On Thu, Aug 24, 2023 at 6:01 PM Ilya Maximets <[email protected]> wrote:
>
> On 8/22/23 22:45, Mike Pattrick wrote:
> > When the a revalidator thread is updating statistics for an XC_LEARN
> > xcache entry in xlate_push_stats_entry it uses ofproto_flow_mod_learn.
> > The revalidator will update stats for rules even if they are in a
> > removed state or marked as invisible. However, ofproto_flow_mod_learn
> > will detect if a flow has been removed and re-add it in that case. This
> > can result in an old learn action replacing the new learn action that
> > had replaced it in the first place.
> >
> > This change adds a new stats_used parameter to ofproto_flow_mod_learn
> > allowing the caller to provide a timestamp that will be fed into the
> > learned rule's modified time. The provided timestamp should be the time
> > of the last packet activity. If stats_used is not set then the current
> > time is used, as is the current behaviour.
> >
> > This change also adds a check when replacing a learned rule to favour the
> > newest rule.

## [DATA EXCERPT]
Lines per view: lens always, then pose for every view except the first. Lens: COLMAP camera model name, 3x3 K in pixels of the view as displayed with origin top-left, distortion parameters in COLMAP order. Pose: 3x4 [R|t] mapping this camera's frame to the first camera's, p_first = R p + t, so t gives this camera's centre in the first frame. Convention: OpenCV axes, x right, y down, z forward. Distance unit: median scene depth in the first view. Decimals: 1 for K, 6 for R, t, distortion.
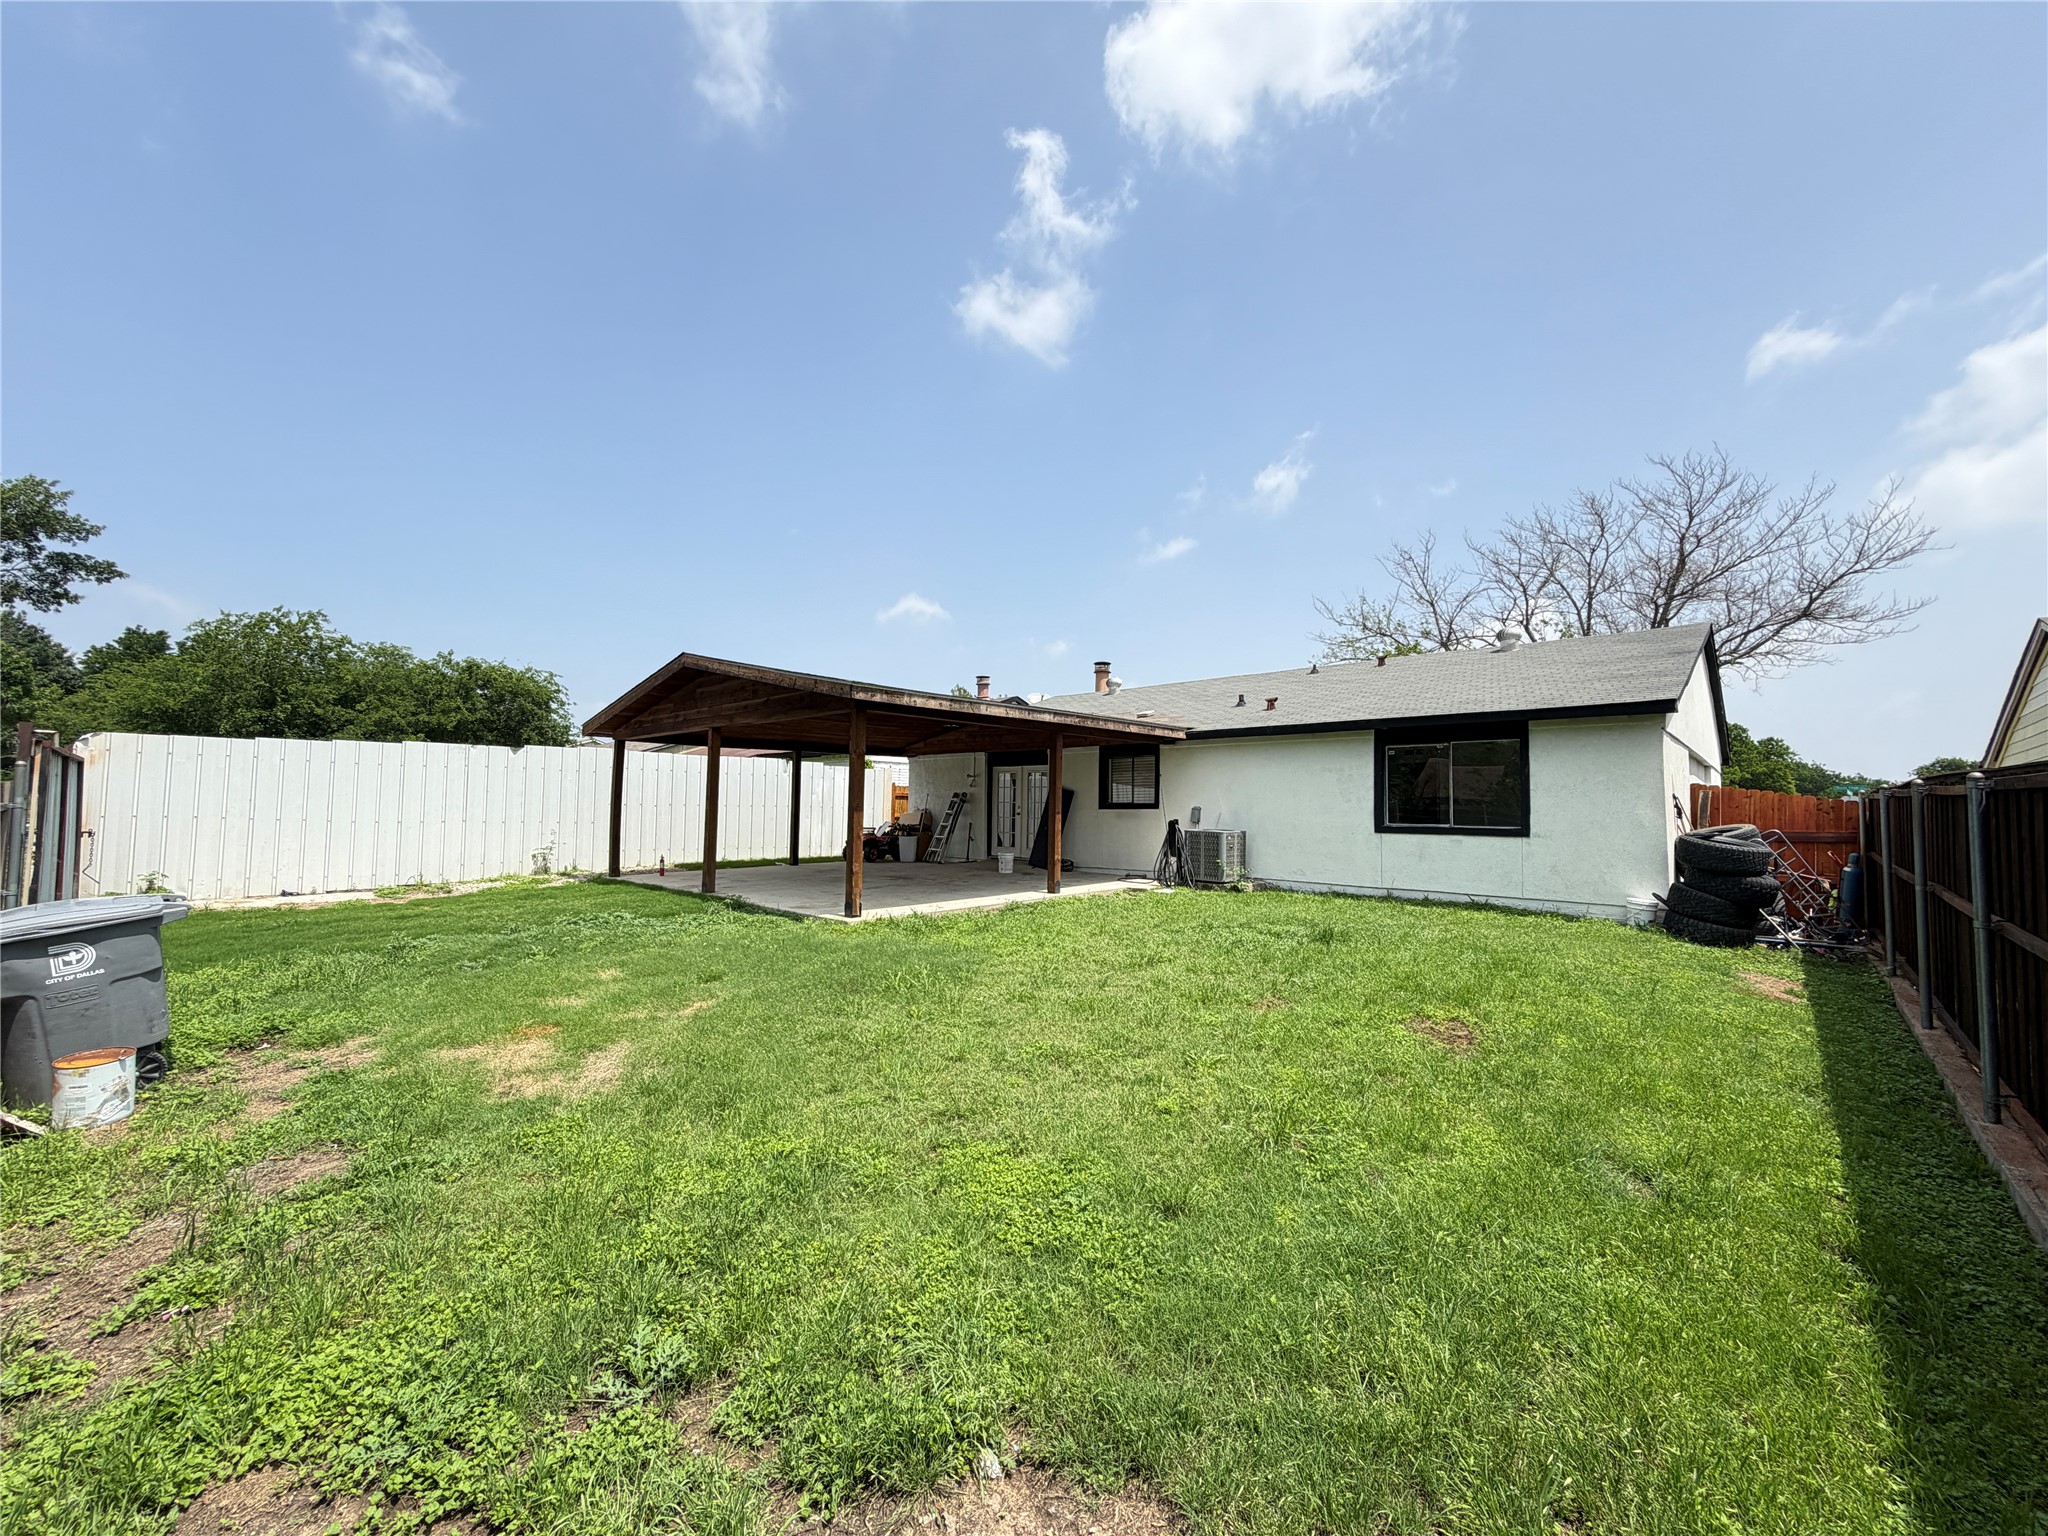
lens RADIAL K [[821.1, 0, 1032.5], [0, 821.1, 765.4], [0, 0, 1]] dist [-0.000496, 0.000743]
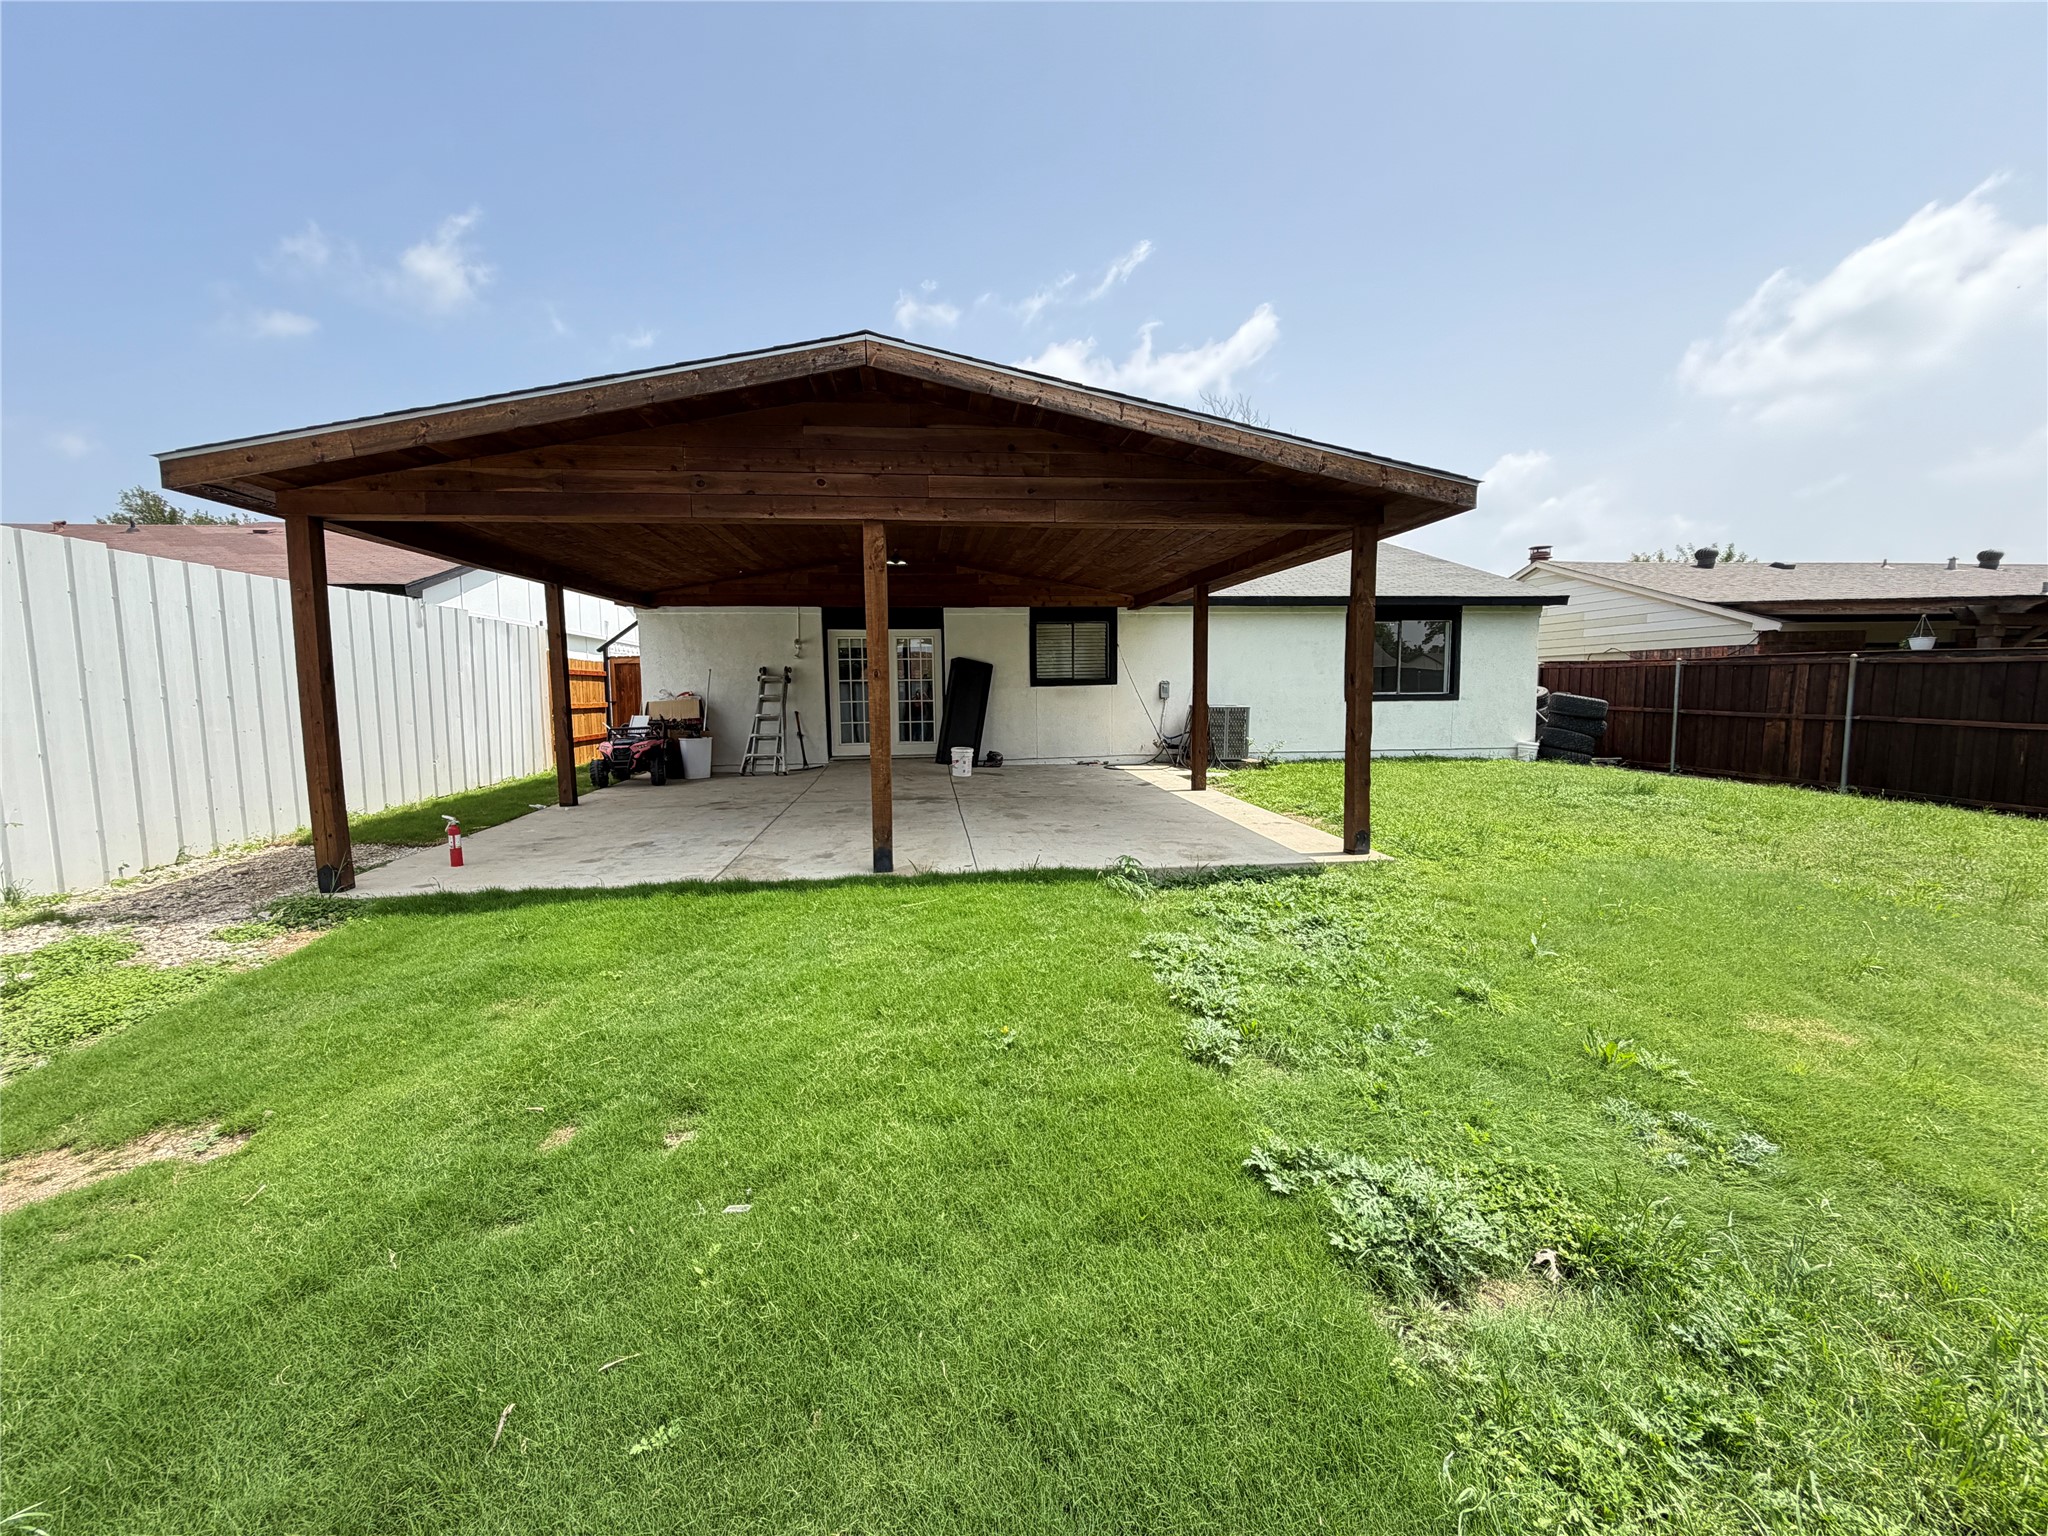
lens RADIAL K [[821.1, 0, 1031.9], [0, 821.1, 761.8], [0, 0, 1]] dist [-0.000496, 0.000743]
pose [[0.629906, -0.097653, 0.770508, -0.645919], [-0.023751, 0.989178, 0.144785, 0.012328], [-0.776308, -0.109501, 0.620769, 0.591948]]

## [EXERCISE DETAILS]
Reproduce the mailing-list message, starting with "On Thu, Aug" and going on through "the first place.". The data isn't needed here.

## [RESPONSE TO THIS EXERCISE]
On Thu, Aug 24, 2023 at 6:01 PM Ilya Maximets <[email protected]> wrote:
>
> On 8/22/23 22:45, Mike Pattrick wrote:
> > When the a revalidator thread is updating statistics for an XC_LEARN
> > xcache entry in xlate_push_stats_entry it uses ofproto_flow_mod_learn.
> > The revalidator will update stats for rules even if they are in a
> > removed state or marked as invisible. However, ofproto_flow_mod_learn
> > will detect if a flow has been removed and re-add it in that case. This
> > can result in an old learn action replacing the new learn action that
> > had replaced it in the first place.